すなわち、たいていの不運にも耐えうるまでに成長を遂げ、このゆえに不運をそれほど怖れることのない、健康に最も富む者―おのれの権力に確信を持ち、人間の達成された力を意識的に誇りながらそれを代表する人間。 (「権力への意思」より)


「彼ら〔善人たち〕は心のそこでひとえに一つのことを最も念願している。すなわち、彼らが誰からも傷つけられないということだ。そこで、彼らは誰に対しても先んじて親切を尽くす。」    (「ツァラトゥストラ」より)
なぜそうするのか?自分は弱いから、ちょっと油断すると他人から苦痛を与えられる危険があるからであり、自分は弱いから、いったん苦痛を受けると、その傷からなかなか癒えないからである。自分は弱いから、他人に対する憎悪をわずかにでも表現したら、いや他人に対して少しでも冷たい態度を表明したら、その人と共にいる集団(会社、学校)では生きてはいけないであろう。善人は、自分が苦痛を負うことはもちろん、他人が自分の眼前で苦痛を与えられることすら耐えられないのだ。


感想
ニーチェについての本、三冊目。善人とはどういう人か、反対に超人とはどういう人かについて、ニーチェの言葉を基に著者の思いをたっぷり乗せて、ばっさばっさと斬っていく。その断罪振りは小気味いいけど、ちょっとやりすぎな気も。著者によれば、ニーチェは自分が弱い人間であることを知っており、だからこそ強者に憧れ、それを追求していったとのこと。そのニーチェを論じる著者自身はどうなんだろう。自分を弱者だと思っているのか、強者だと思っているのか。ニーチェを分析するついでに、自分自身も分析してみたらいいだろうに。哲学者ってのはこういう変わり者が多いのかな。まあ僕は、相手がどんな人だったとしても、そこから学べる点があるのならば全然構わないんだけど。それに「語る資格」なんて言ったら誰も何も言えなくなっちゃうしね。
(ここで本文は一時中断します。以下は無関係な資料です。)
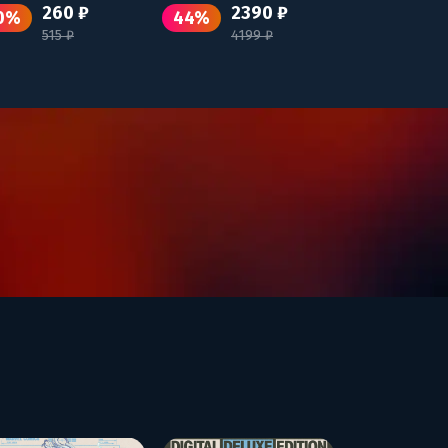
260 ₽
2390 ₽
0%
44%
515 ₽
4199 ₽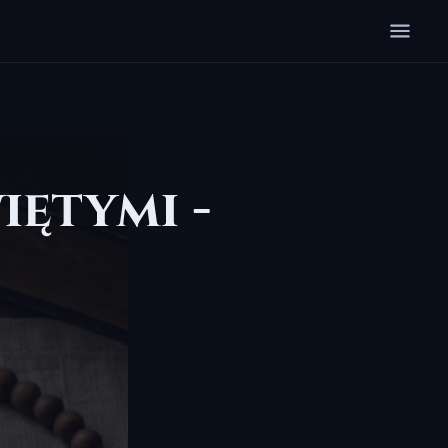
iętymi -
では中身に移って。「超人」とは、偶然によって引き起こされたどんな不幸な出来事も、自分の選択・意志として受け入れる人のことだという。これは僕にも当てはまるかな。自分に責任がないからって、起こってしまった結果から目を背けても、何の解決にもならない。さっさと現実を受け入れ、対応策を検討すべきだろう。ちょっとドライすぎる考え方かもしれないけど。別に、みんながみんなそうすべきだなんて思わない。逃避も、一時心を休めるためには必要なんだろうし。僕もまだ本当の意味でのどん底を経験していないってことかもしれないしな。


反対に、「善人」の部分で自分に当てはまると思ったのが、「誰からも傷つけられたくないゆえに、誰をも傷つけまいとする。誰からも批判されたくないゆえに、誰をも批判しようとしない。誰からも不快な気持ちにさせられたくないゆえに、誰をも不快な気持ちにしないように努力する。」ってところ。
喧嘩や言い争いはしたくないし、人がしているのも見たくない。おっしゃるとおり、これは弱さなんだろうなあ。自分を押し込め、我慢する。というより、それを我慢とも思わない。これは順応したのか、それとも溜まっているだけなのか。後者じゃないといいけど。
自分のこだわり・信念はちゃんと持っているし、それは衝突してでも守りたいと思っている。でも、そのポイントは本当にごく僅かの部分だけなので、日常生活で衝突することはほとんどない。これも、回避し続けた結果、小さく押し込められたってことなのかなあ。相手に対する恐怖というより、一度衝突してしまうと、「行くところまで行ってしまうのではないだろうか」という自分自身に対する恐怖が、歯止めをかけている部分もあるかもしれない。


前二冊でニーチェの思想の大枠は把握できた。この本では、ニーチェ自身の人となりについて詳しく知れたのが良かったな。あと、「善人」「超人」について、現代の例も引きながら具体的に提示してくれたため、よく理解することができた。人は、自分が持っていないものに焦がれ、惹かれる。ニーチェもそこを目指したかったんだろうな。結局それが叶わなかったのは残念なことだ。まあ、「超人」なんて高すぎる目標だしね。それに、弱さを持っているからこそ他人を受け入れられるって面もあるだろうから。って、それを言い訳に現状に留まるようなことはしないけど!